Сергий в белом подряснике и манатейке стоит уже посреди всего окружающего его лесного безмолвия. Он объемлем отовсюду природой и тварями. У ног его, по-прежнему справа, в несколько иной позе медведь. Тут же несколько птиц, справа, подальше, заяц-беляк присел около кустов. Сергий моложе изображенного на первом эскизе. Руки так же крестообразно сложены на груди. Глаза обращены к небу: видно, что он не вышел только из кельи, где течет час за часом его жизнь, а живет он тут, в чащобе, с тварью, и не знаешь даже, нуждается ли он в келье — до того он с природой, в природе и как-то включен и вобран в природу.

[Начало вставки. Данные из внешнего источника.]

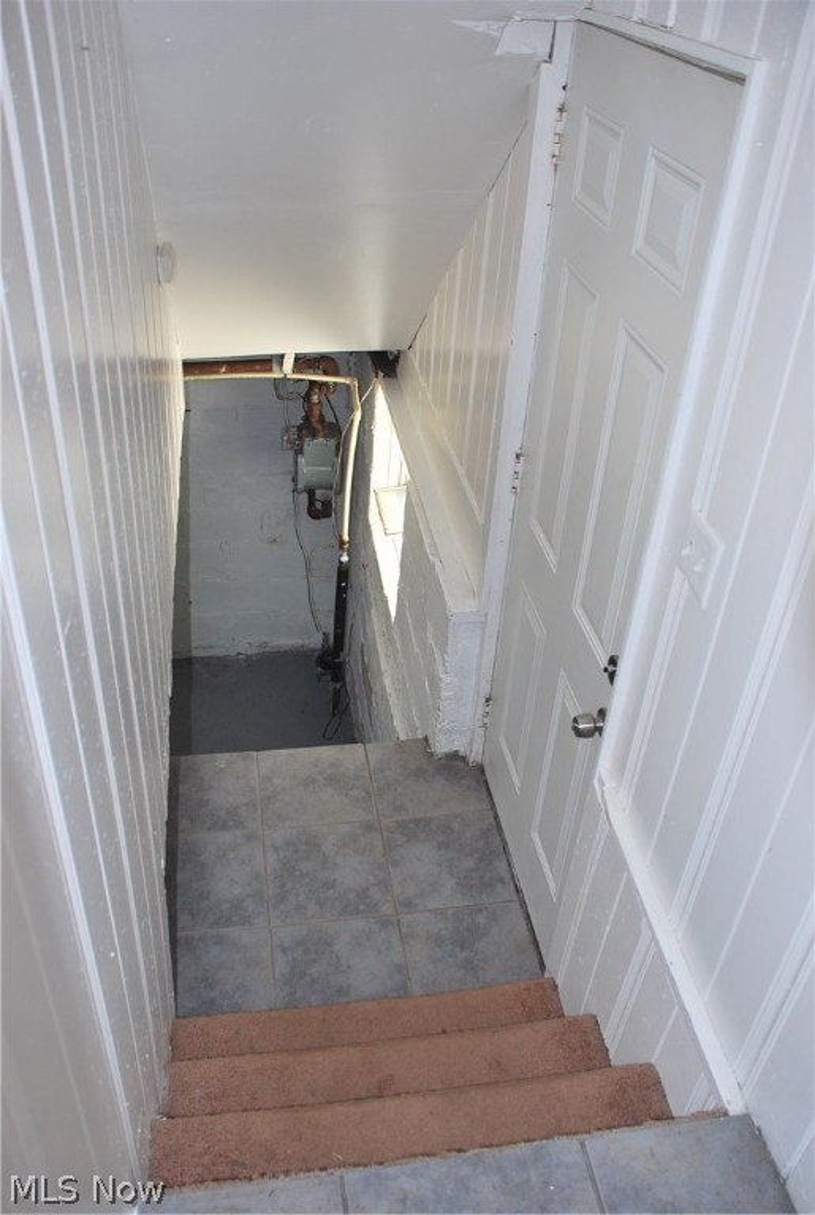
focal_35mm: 30
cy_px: 608
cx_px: 408
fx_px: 1015
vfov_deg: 61.8
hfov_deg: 43.8
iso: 200
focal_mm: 20
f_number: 3.8
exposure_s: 1/60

Днем Нестеров продолжал обязательную работу для собора, к вечеру шел в лес на этюды для Сергия.
Тот «стилизованный» и будто бы «вымышленный» пейзаж, якобы заимствованный, по уверению Стасова, у сухих византийцев, в действительности, как всегда, на всех без исключения картинах Нестерова рождался из любовного изучения русского леса.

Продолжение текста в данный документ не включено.